In a way the voice and the hands, the stroking of the shoulders and the touching of the hair were a part of the schoolmaster's effort to carry a dream into the young minds. By the caress that was in his fingers he expressed himself. He was one of those men in whom the force that creates life is diffused, not centralized. Under the caress of his hands doubt and disbelief went out of the minds of the boys and they began also to dream.
Because specific detail is omitted, the reader can only interpret—but not confirm—that Wing had homosexual feelings toward the boys. What is apparent is Wing’s nurturing compassion for them; his voice and touch released them of their doubts and inspired them to dream. Unfortunately, one student accuses Wing of sexual advances and turns the town against him.
Hidden, shadowy doubts that had been in men's minds concerning Adolph Myers were galvanized into beliefs.
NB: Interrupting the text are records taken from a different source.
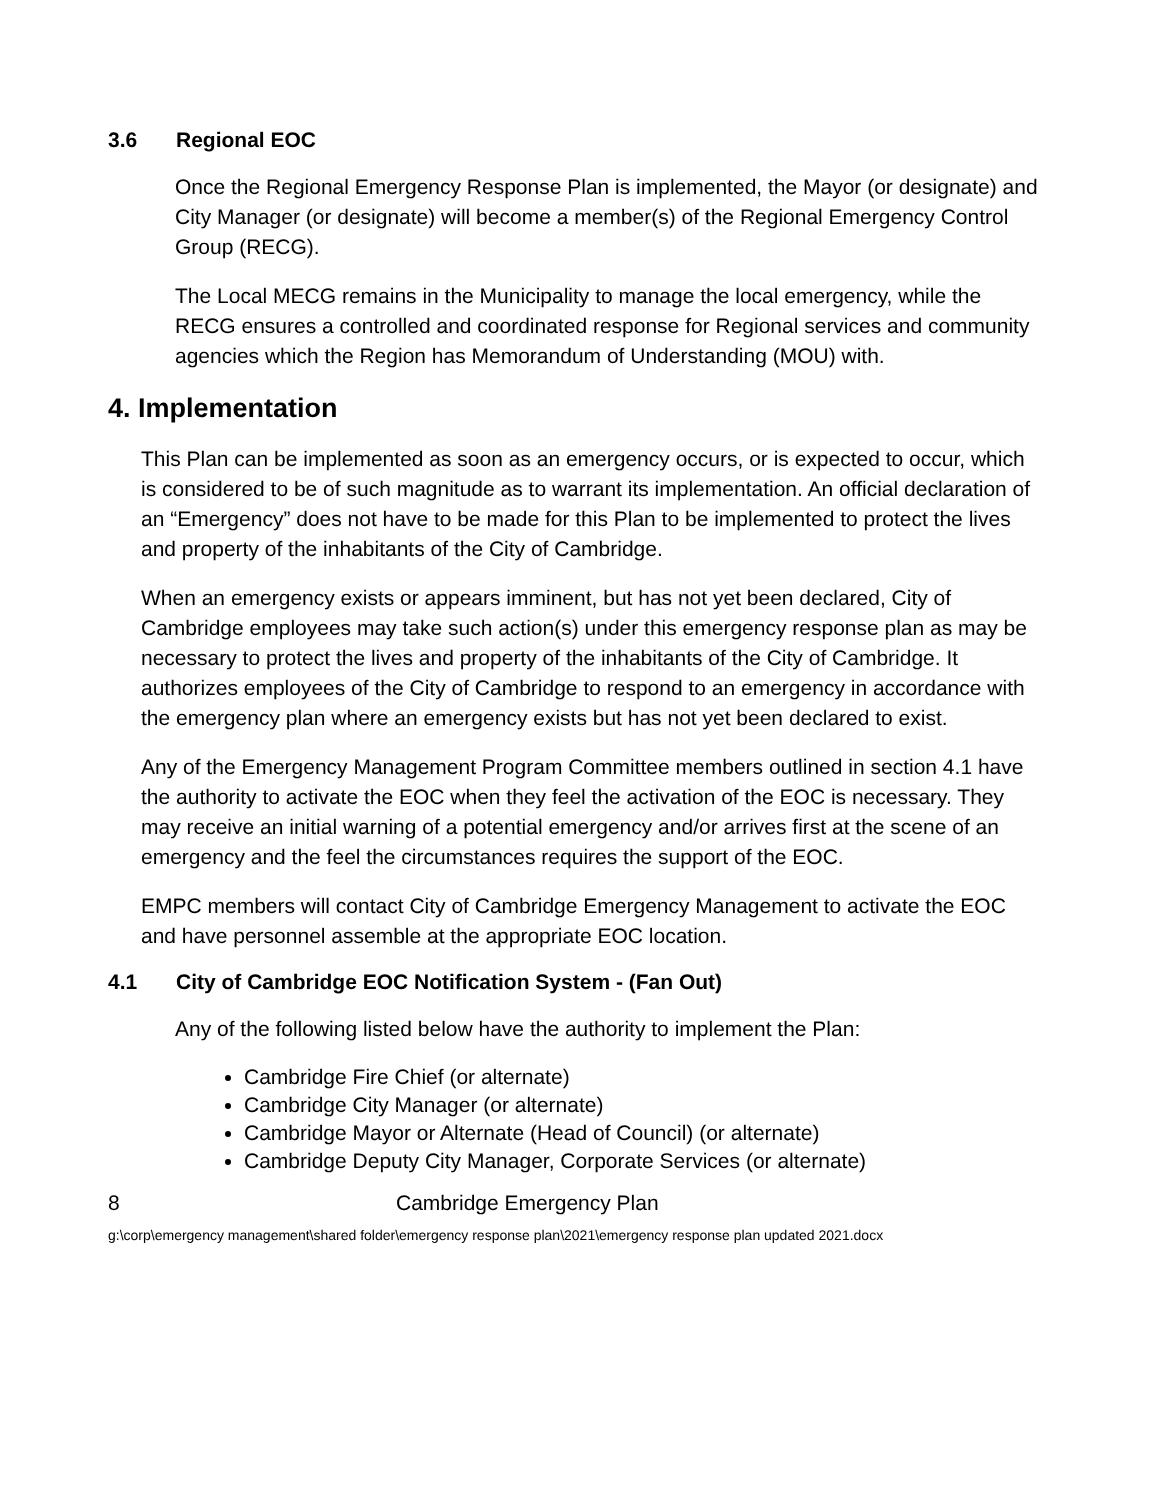3.6 Regional EOC
Once the Regional Emergency Response Plan is implemented, the Mayor (or designate) and City Manager (or designate) will become a member(s) of the Regional Emergency Control Group (RECG).
The Local MECG remains in the Municipality to manage the local emergency, while the RECG ensures a controlled and coordinated response for Regional services and community agencies which the Region has Memorandum of Understanding (MOU) with.
4. Implementation
This Plan can be implemented as soon as an emergency occurs, or is expected to occur, which is considered to be of such magnitude as to warrant its implementation. An official declaration of an “Emergency” does not have to be made for this Plan to be implemented to protect the lives and property of the inhabitants of the City of Cambridge.
When an emergency exists or appears imminent, but has not yet been declared, City of Cambridge employees may take such action(s) under this emergency response plan as may be necessary to protect the lives and property of the inhabitants of the City of Cambridge. It authorizes employees of the City of Cambridge to respond to an emergency in accordance with the emergency plan where an emergency exists but has not yet been declared to exist.
Any of the Emergency Management Program Committee members outlined in section 4.1 have the authority to activate the EOC when they feel the activation of the EOC is necessary. They may receive an initial warning of a potential emergency and/or arrives first at the scene of an emergency and the feel the circumstances requires the support of the EOC.
EMPC members will contact City of Cambridge Emergency Management to activate the EOC and have personnel assemble at the appropriate EOC location.
4.1 City of Cambridge EOC Notification System - (Fan Out)
Any of the following listed below have the authority to implement the Plan:
Cambridge Fire Chief (or alternate)
Cambridge City Manager (or alternate)
Cambridge Mayor or Alternate (Head of Council) (or alternate)
Cambridge Deputy City Manager, Corporate Services (or alternate)
8 Cambridge Emergency Plan
g:\corp\emergency management\shared folder\emergency response plan\2021\emergency response plan updated 2021.docx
Ultimately, hands are used against Wing; the father of one of his students beats him and men go to his house—one carrying “a rope in his hands”—to hang him. The men hurl sticks and mud at Wing as he flees. Hands become as weapons and tools of violence and oppression, not compassion and nurturing.
Later, any mention of homosexuality is omitted.
Again and again the fathers of the boys had talked of the hands. "Keep your hands to yourself," the saloon keeper had roared, dancing with fury in the schoolhouse yard.
Notice that the fathers do not tell their boys why they should keep their hands to themselves.